Les Européens doivent cesser de ménager Vladimir Poutine sous couvert de "pragmatisme" et s'opposer plus frontalement à ses attaques contre les droits humains, a demandé mercredi Daria Navalnaya, fille de l'opposant russe emprisonné Alexeï Navalny, venue à Strasbourg recevoir en son nom le prix Sakharov du Parlement européen.
"La pacification des dictateurs et des tyrans ne fonctionne jamais", a déclaré l'étudiante de 20 ans, se tenant dans l'hémicycle à côté d'une chaise vide, symbolisant l'absence de son père.
"Des années à flirter avec Poutine lui ont fait comprendre que pour augmenter sa popularité, il peut aussi déclencher une guerre", a-t-elle lancé, applaudie par les eurodéputés, debout à l'issue de son discours.

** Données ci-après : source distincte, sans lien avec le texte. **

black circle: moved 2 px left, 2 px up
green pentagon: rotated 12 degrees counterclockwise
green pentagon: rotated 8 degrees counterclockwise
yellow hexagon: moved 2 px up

Incarcéré depuis le début de l'année après avoir failli mourir empoisonné en août 2020 et visé par une nouvelle enquête criminelle pour "extrémisme", Alexeï Navalny s'est vu décerner en octobre le prix Sakharov 2021 de défense de la liberté de pensée par le Parlement européen pour son combat "sans répit" pour la démocratie et contre la corruption dans son pays.
Soumission à Poutine
Le président du Parlement, David Sassoli, a réitéré la demande de l'institution d'une "libération immédiate et inconditionnelle" de l'opposant.
"Sous l'argument du pragmatisme, il y a du cynisme, de l'hypocrisie et de la corruption", a critiqué Daria Navalnaya, fustigeant "le désir d'apaiser encore et encore le dictateur, de ne pas le mettre en colère, d'ignorer ses crimes le plus longtemps possible".

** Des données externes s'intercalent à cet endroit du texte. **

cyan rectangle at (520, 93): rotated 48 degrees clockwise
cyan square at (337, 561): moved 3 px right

Elle s'en est pris aussi à certains politiciens "qui rêvent d'avoir un poste dans un conseil d'administration d'une entreprise de Poutine ou de naviguer sur le yacht d'un oligarque".
"Nous demandons à la communauté européenne de cesser de considérer Poutine comme un égal, comme un leader crédible représentant de notre pays, il ne l'est pas", a ensuite renchéri, lors d'une conférence de presse, Léonid Volkov, proche allié d'Alexeï Navalny.
Qualifiant Alexeï Navalny de "prisonnier personnel" à la merci du président russe, M. Volkov a pointé du doigt le sort de l'ONG Memorial, créée en 1989 par des dissidents soviétiques dont Andreï Sakharov, qui est actuellement menacée de dissolution alors qu'elle s'est imposée comme un inlassable défenseur des droits de l'homme et le gardien de la mémoire du Goulag.
Lancé en 1988, le prix Sakharov "pour la liberté de l'esprit" récompense chaque année des personnes ou organisations défendant les droits de l'Homme et les libertés fondamentales. Il est doté d'une somme de 50.000 euros.
En 2020, il avait été attribué à "l'opposition démocratique" au président Alexandre Loukachenko au Bélarus.